ETAT, CULTURE ET LIBERTÉ CHEZ HEGEL

Doctorat de l’Université dirigé par le professeur Jean-François KERVÉGAN, soutenu le 21 novembre 2005 en Sorbonne. Membres du jury : M. Bertrand BINOCHE (Université de Paris I. Président) ; Mme Catherine COLLIOT-THÉLÈNE (Université de Rennes I) ; M. Franck FISCHBACH (Université de Toulouse II) ; M. Jean-François KERVÉGAN (Université de Paris I) ; M. Bernard MABILLE (Université de Poitiers).

Le succès moderne, sinon récent, du pragmatisme et de l'individualisme, semble aujourd'hui suffisant à prononcer l'obsolescence de toute pensée se satisfaisant de réfléchir sur ce qui est. En ce sens, le hégélianisme, qui avoue volontiers que pour ce qui est de « l' enseignement qui dit comme le monde doit être, la philosophie, de toute façon, vient toujours trop tard », trahirait un esprit figé, penché sur le temps ou recroquevillé sur lui-même. C'est l'erreur de ne retenir ici qu'une philosophie de l'histoire ou une histoire de la philosophie, que nous avons voulu dénoncer.
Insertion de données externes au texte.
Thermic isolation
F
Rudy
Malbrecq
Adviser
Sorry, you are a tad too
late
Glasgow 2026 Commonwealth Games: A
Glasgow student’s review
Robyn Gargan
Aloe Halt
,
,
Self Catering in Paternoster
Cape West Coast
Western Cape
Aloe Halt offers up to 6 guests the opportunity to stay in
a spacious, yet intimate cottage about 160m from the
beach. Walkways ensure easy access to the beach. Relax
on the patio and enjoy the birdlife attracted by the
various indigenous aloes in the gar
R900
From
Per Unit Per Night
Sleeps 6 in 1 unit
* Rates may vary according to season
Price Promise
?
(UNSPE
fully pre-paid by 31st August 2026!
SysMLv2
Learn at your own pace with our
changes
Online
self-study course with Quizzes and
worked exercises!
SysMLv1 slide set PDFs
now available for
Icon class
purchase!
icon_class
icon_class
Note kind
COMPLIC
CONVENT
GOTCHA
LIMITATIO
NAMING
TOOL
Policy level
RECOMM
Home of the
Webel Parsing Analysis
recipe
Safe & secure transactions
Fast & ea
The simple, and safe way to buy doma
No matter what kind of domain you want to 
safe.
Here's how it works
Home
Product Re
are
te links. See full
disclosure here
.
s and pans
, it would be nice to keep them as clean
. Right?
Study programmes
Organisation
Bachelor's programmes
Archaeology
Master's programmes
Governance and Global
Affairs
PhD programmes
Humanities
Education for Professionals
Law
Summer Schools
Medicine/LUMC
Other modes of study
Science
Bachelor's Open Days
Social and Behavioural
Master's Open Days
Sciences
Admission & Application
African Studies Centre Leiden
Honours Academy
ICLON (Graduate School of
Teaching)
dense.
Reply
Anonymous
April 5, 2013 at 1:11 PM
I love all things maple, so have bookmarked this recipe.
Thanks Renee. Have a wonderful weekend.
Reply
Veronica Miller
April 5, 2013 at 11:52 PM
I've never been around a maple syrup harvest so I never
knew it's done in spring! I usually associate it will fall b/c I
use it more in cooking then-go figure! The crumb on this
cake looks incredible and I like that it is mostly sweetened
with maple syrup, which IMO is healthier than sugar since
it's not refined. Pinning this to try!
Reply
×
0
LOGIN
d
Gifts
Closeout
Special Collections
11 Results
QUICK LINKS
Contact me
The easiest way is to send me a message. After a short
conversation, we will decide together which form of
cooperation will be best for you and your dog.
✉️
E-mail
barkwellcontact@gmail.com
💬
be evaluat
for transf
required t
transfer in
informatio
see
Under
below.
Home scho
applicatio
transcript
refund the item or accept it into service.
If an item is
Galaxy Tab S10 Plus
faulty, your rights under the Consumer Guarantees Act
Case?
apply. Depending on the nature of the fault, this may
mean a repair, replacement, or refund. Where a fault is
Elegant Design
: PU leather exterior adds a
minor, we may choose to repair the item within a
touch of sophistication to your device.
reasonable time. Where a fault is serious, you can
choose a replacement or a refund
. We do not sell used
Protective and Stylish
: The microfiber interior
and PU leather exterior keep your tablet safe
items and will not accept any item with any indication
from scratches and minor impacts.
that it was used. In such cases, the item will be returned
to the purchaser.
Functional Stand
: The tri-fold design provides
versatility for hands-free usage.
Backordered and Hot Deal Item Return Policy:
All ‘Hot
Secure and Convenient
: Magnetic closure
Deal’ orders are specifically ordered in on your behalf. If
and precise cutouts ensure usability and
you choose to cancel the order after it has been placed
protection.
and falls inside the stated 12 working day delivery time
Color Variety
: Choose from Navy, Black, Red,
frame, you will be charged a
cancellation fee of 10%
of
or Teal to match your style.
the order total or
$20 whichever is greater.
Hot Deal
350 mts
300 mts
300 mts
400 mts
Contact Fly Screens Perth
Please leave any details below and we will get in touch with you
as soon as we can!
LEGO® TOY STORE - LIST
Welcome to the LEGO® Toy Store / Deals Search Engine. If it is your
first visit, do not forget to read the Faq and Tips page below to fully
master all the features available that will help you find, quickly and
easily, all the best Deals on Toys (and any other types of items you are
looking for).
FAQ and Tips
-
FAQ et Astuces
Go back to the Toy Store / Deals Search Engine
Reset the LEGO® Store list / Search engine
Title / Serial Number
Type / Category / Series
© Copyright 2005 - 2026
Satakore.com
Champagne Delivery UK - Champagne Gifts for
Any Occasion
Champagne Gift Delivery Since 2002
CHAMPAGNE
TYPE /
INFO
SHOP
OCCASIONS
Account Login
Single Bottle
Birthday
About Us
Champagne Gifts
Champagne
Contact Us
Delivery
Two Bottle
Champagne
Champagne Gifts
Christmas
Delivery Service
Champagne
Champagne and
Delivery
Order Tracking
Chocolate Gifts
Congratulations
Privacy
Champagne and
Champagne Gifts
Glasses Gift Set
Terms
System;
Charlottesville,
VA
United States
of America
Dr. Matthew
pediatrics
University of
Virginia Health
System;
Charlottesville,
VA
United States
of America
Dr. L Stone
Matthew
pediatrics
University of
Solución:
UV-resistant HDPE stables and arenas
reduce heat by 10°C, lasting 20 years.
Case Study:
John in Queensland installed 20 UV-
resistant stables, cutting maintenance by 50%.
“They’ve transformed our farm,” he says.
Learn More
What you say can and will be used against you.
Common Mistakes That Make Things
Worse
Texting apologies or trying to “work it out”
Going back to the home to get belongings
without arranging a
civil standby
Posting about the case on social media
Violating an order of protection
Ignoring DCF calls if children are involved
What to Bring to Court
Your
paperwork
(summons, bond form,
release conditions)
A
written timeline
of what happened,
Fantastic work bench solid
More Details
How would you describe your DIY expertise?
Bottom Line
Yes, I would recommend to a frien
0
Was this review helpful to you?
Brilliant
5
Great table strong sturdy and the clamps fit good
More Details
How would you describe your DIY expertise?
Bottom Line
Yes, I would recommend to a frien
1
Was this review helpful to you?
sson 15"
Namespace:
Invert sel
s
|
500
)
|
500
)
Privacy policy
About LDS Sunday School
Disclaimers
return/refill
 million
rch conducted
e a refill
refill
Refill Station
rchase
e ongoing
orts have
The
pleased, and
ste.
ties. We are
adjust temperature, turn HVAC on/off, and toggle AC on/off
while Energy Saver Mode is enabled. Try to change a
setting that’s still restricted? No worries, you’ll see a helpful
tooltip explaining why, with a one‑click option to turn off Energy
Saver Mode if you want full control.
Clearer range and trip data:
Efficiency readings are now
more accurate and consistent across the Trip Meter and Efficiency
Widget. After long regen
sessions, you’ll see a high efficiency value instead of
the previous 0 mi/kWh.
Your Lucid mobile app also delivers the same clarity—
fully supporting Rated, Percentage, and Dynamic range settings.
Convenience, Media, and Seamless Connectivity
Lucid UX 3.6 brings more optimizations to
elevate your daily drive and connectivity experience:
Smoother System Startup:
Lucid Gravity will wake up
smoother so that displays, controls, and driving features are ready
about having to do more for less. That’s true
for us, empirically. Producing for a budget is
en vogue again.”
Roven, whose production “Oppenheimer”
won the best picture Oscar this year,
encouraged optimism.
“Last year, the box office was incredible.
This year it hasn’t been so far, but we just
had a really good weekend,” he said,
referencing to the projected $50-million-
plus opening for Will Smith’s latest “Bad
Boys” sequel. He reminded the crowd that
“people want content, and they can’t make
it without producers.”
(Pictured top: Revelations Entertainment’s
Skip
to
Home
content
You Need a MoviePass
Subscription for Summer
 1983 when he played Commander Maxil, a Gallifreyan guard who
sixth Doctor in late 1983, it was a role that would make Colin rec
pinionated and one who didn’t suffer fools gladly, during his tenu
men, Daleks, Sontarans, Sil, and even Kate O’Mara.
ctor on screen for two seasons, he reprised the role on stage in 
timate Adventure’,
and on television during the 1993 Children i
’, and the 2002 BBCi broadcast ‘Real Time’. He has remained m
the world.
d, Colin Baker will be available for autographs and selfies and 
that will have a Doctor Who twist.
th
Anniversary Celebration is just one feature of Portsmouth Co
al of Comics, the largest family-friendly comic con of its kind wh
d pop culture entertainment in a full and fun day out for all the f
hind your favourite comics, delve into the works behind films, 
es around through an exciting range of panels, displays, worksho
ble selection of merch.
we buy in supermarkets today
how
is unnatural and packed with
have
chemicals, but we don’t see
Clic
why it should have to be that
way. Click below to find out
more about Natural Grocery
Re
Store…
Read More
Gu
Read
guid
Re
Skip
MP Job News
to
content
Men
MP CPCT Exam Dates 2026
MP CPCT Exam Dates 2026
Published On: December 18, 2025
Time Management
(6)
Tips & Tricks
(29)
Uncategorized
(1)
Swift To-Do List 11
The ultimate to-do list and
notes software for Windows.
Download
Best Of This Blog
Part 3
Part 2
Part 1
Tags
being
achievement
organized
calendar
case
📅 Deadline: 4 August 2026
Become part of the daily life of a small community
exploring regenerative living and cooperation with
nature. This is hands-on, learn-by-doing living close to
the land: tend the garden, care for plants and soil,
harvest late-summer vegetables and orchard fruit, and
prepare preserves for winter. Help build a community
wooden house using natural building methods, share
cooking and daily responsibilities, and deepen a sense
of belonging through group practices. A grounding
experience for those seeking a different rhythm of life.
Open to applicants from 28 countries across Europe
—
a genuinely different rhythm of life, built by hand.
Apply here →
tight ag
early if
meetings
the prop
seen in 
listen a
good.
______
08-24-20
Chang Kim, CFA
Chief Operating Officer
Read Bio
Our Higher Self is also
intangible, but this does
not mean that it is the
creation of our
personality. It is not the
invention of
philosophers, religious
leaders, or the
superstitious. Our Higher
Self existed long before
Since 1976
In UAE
En faisant de la transformation l'énergie de la Sittlichkeit , Hegel démontre pourtant l'identité de la pensée et de l'action, susceptible d'accomplir les droits d'un sujet qui n'est pas le seul individu, et ceux d'un monde irréductible à un musée des institutions humaines. C'est pourquoi l'esprit objectif développe sa normativité en même temps que sa vitalité ; c'est pourquoi la subjectivité déploie dans sa vie absolue son action de trouver un monde, de le produire, de s'y libérer. Ainsi se définit le processus infini de la culture.

C'est sûrement selon cette invitation à comprendre et à vivre notre société, en ne désespérant jamais de la force de la pensée, que nous sommes aujourd'hui tributaires, à l'instar de Merleau-Ponty, de Charles Taylor ou de Vincent Descombes, de la pensée hégélienne.